Now, as he stood trembling in the street, her terrified cries reverberating through his head, he thought about their volatile reunion and wondered if that message had gotten across. Because now more than ever, she needed to know it.
Hang on, kiddo.
I’m coming to get you.
17
I want everything you’ve got. Notes, witness statements, forensics-anything that might tell us where that son of a bitch is headed.”
“Now wait just a minute,” Fogerty said, struggling to keep up as Donovan and A.J. strode toward the bus. “I know she’s your kid and all, but I’m gonna have to get authorization for-”
Donovan spun on him. He couldn’t believe this clown was still giving him static. Normally in these situations he’d try to work out some kind of peace agreement, but there simply wasn’t time. Every second was critical.

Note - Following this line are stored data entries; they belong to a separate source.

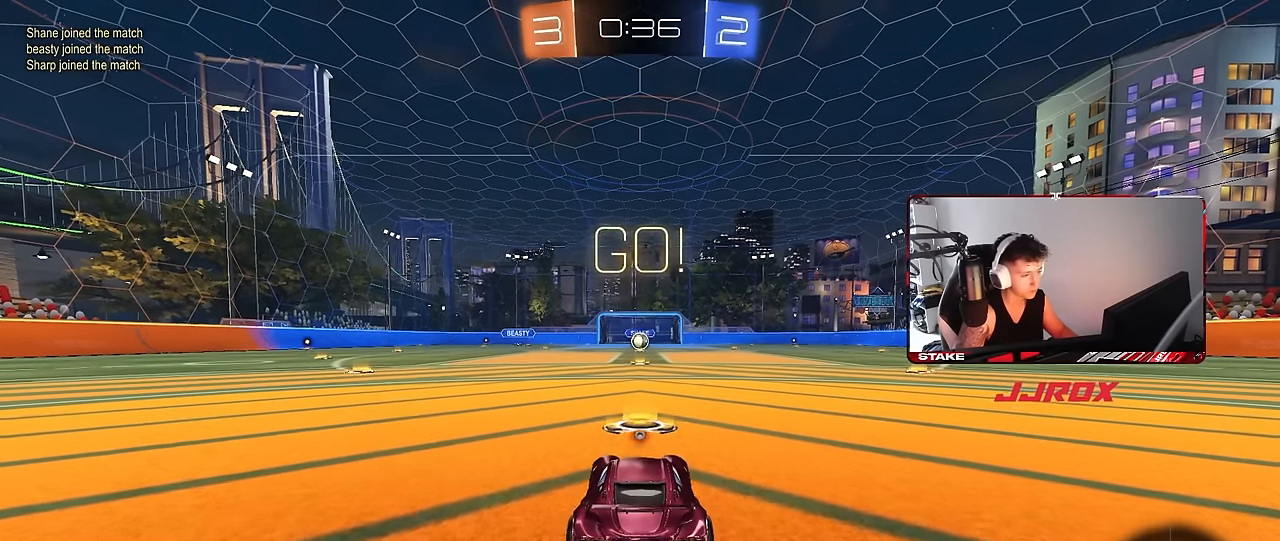
{"keys": ["a", "s", "shift"], "mouse": ["left"], "events": [[116, "d", "down"], [166, "space", "down"], [216, "mouse_right", "down"], [266, "a", "down"], [266, "d", "up"], [266, "shift", "down"], [266, "space", "up"], [300, "mouse_right", "up"], [350, "mouse_right", "down"], [350, "s", "down"], [350, "w", "up"], [450, "mouse_right", "up"]]}
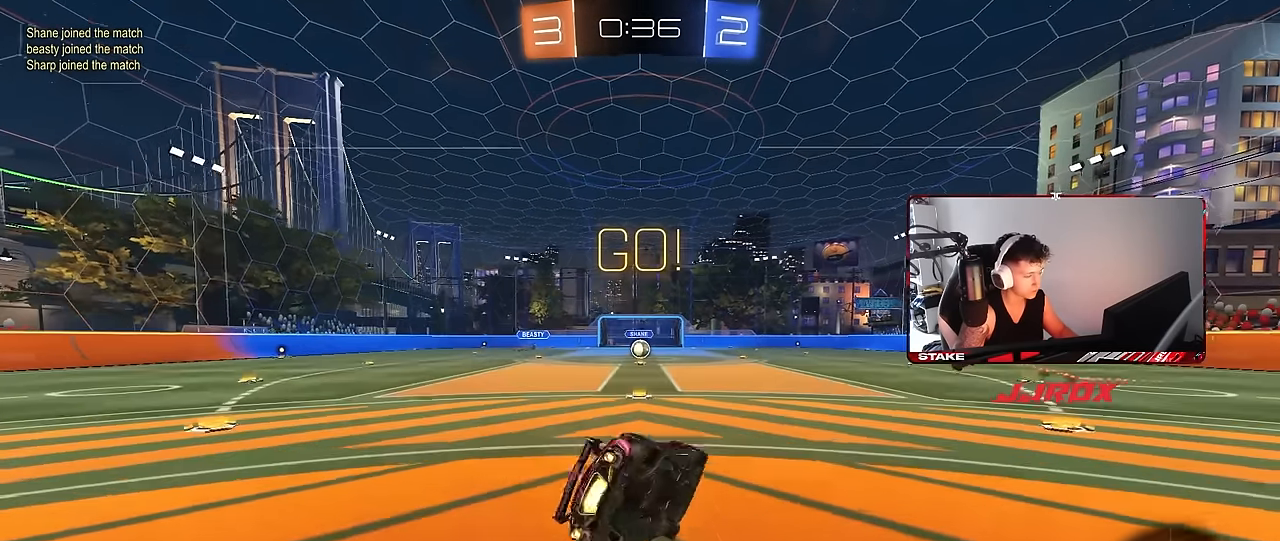
{"keys": ["a", "s", "shift"], "mouse": [], "events": [[133, "mouse_left", "up"], [316, "s", "up"], [466, "s", "down"]]}
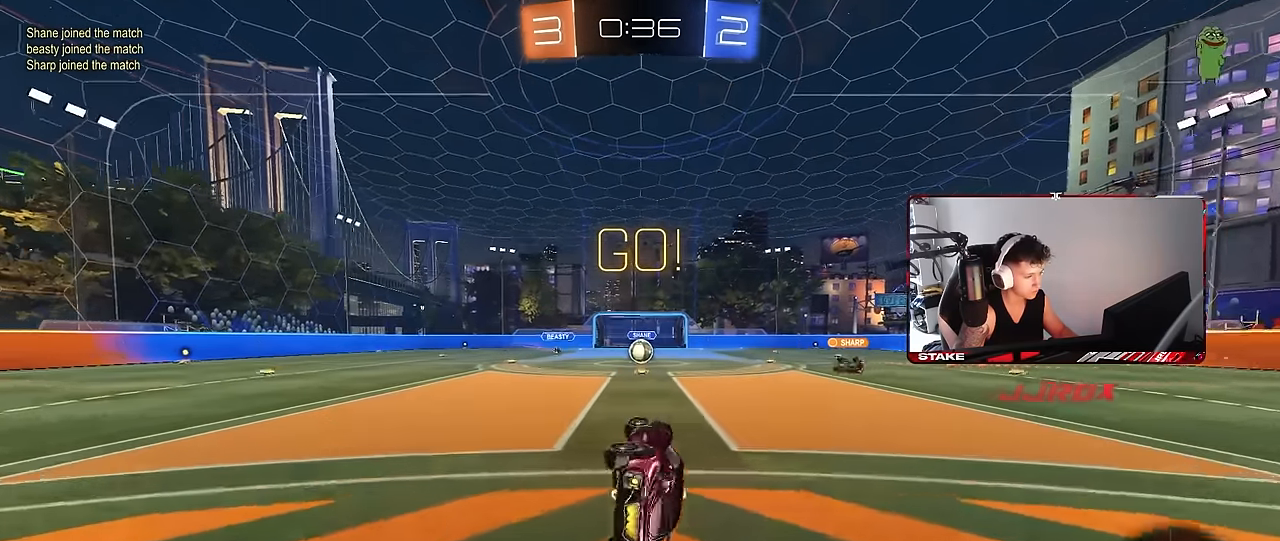
{"keys": ["w"], "mouse": [], "events": [[100, "shift", "up"], [200, "a", "up"], [200, "s", "up"], [383, "w", "down"], [433, "d", "down"], [483, "d", "up"]]}
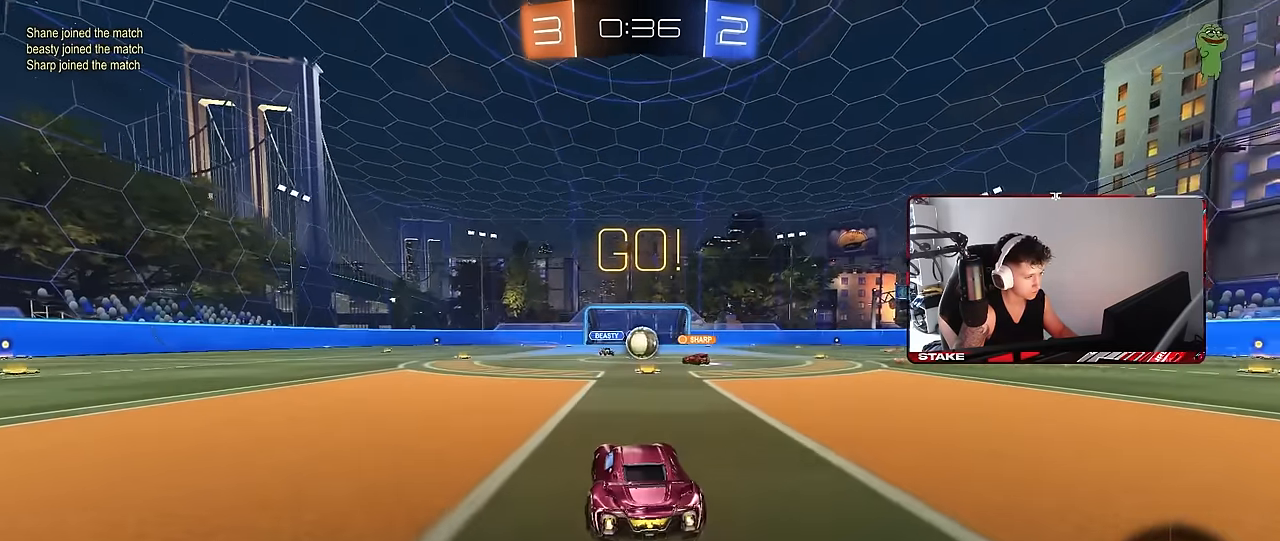
{"keys": ["d", "w"], "mouse": ["left"], "events": [[216, "d", "down"], [266, "mouse_left", "down"], [350, "a", "down"], [350, "d", "up"], [450, "d", "down"], [500, "a", "up"]]}
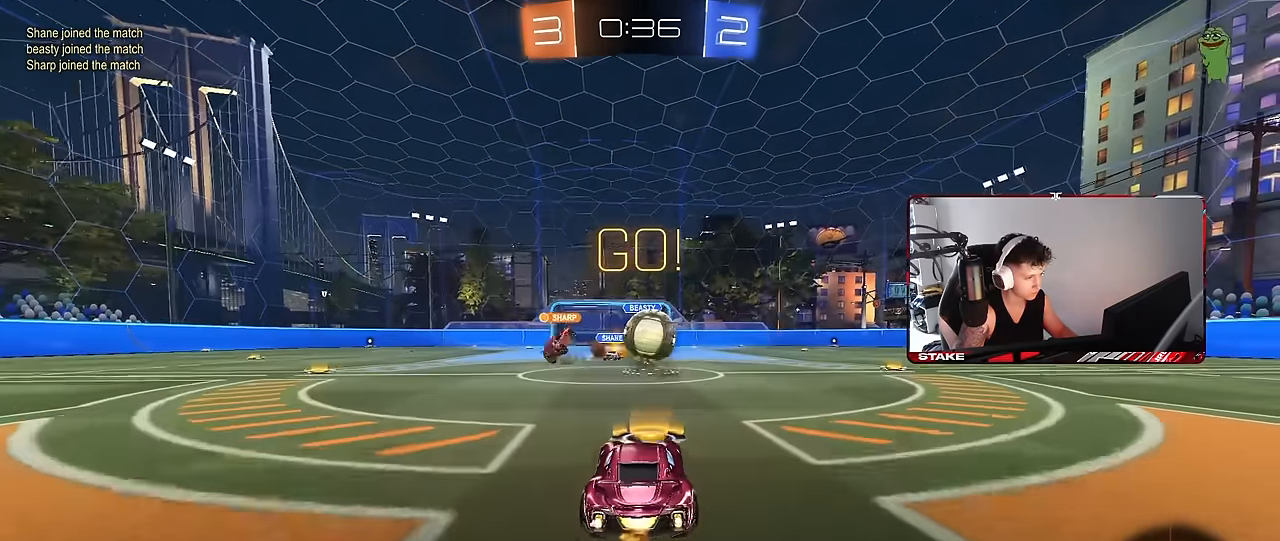
{"keys": ["d", "shift"], "mouse": ["left", "right"], "events": [[133, "d", "up"], [183, "a", "down"], [183, "mouse_right", "down"], [183, "w", "up"], [283, "a", "up"], [283, "mouse_right", "up"], [333, "d", "down"], [366, "mouse_right", "down"], [416, "shift", "down"]]}
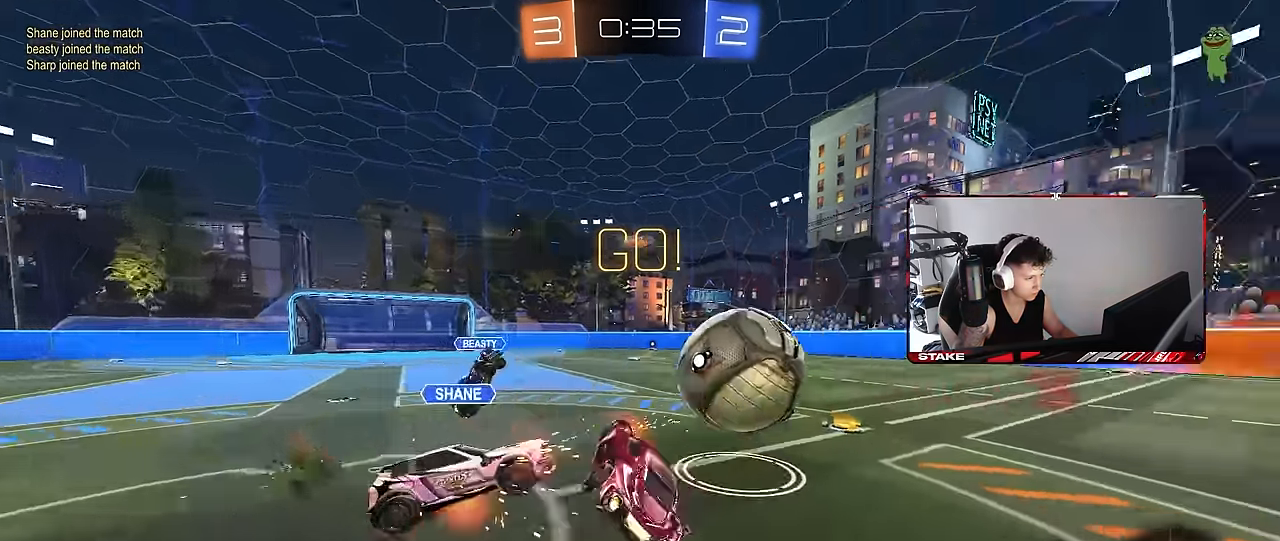
{"keys": ["d", "shift", "w"], "mouse": [], "events": [[33, "mouse_right", "up"], [200, "mouse_left", "up"], [350, "w", "down"]]}
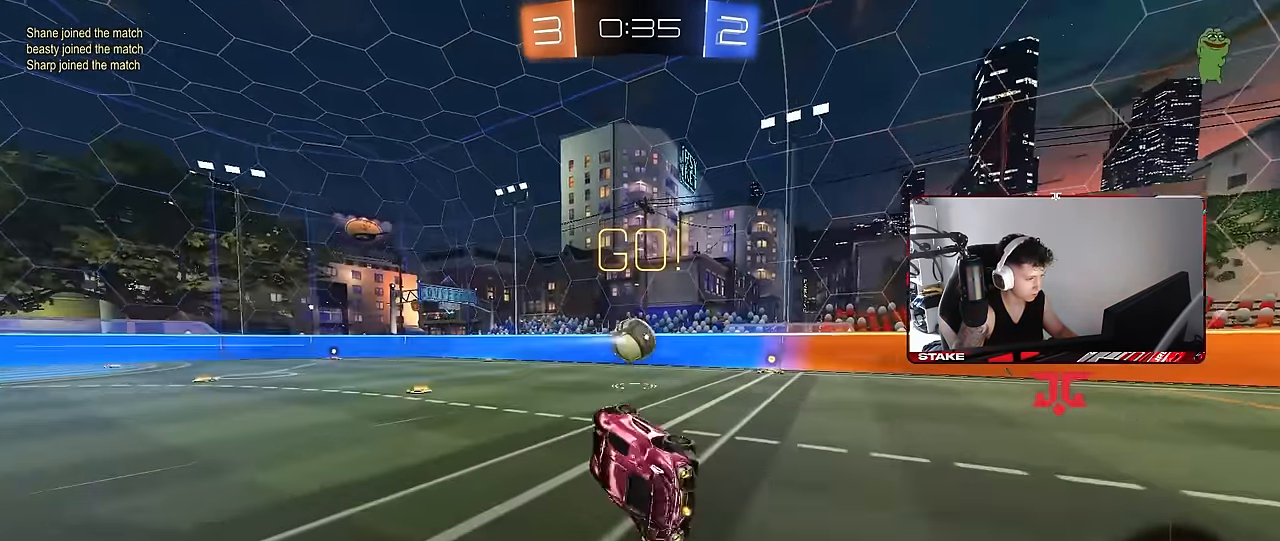
{"keys": ["w"], "mouse": [], "events": [[83, "shift", "up"], [266, "d", "up"]]}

He looked Fogerty square in the eyes. “Let me be clear about something. You do not want to piss me off.”
Fogerty swallowed and said nothing for a moment, no doubt weighing the pros and cons of continuing this challenge. Then he raised his hands, a gesture of conciliation. “All I can offer you at this point is the tag on the Suburban.”
“You put out a bulletin?”
“APB, roadblocks, the whole nine yards.”
“You hear anything, even a rumor, you bring it to me before it goes anywhere else, or by this time tomorrow you’ll be jockeying shopping carts at the local Wal-Mart.”
“Lighten up, tough guy. I know my job.”
“That remains to be seen.” Donovan turned and climbed the steps into the bus. A.J. followed, Fogerty pulling up the rear.
Inside, two forensic technicians worked quietly. One was hunkered over the driver’s seat, taking samples from the splatter of blood that marked where the driver had been slain. Another was crouched near the center of the bus, next to the side exit, studying something of interest on the plastic-gloved fingertip of his right hand.
Donovan approached him, carefully navigating the narrow strip of protective plastic that covered the aisle. “What’ve you got?”
The technician looked up with a frown, as if to say, who the fuck are you? then shifted his gaze to a spot over Donovan’s left shoulder. He was looking to Fogerty for approval. It would be a while before word trickled down that the Feds were in charge.
Donovan heard a wheezy grunt behind him. “He’s okay.”
The technician nodded, then refocused his attention on the matter at hand. He gestured to a spot on the floor next to him. A grouping of muddy stains.
“Shoe prints,” he said. “Work boots from the looks of them.”
Donovan glanced at the prints and noted a distinctive sole pattern.
Fogerty wheezed again. “They Gunderson’s?”
The technician shrugged. “Everybody and his brother rides this bus, but they fit his general shoe size.”
Donovan crouched, scraped a chunk of dirt free and rubbed it between his fingers. Relatively fresh. Damp to the touch. He held it to his nose, a sharp, acrid smell burning his nostrils. “Fertilizer.”
“About half-half would be my guess.”
A.J. crouched next to them. “You think he’s cooking up a combustible?”
Donovan shook his head. “Our guy’s a hair too sophisticated for homemade goods.”
Fogerty jostled his bulk into view and tried to work it into a crouch. That idea was a bust, so he settled onto one of the passenger seats instead. “So what the hell’s he up to? Digging himself a flower patch?”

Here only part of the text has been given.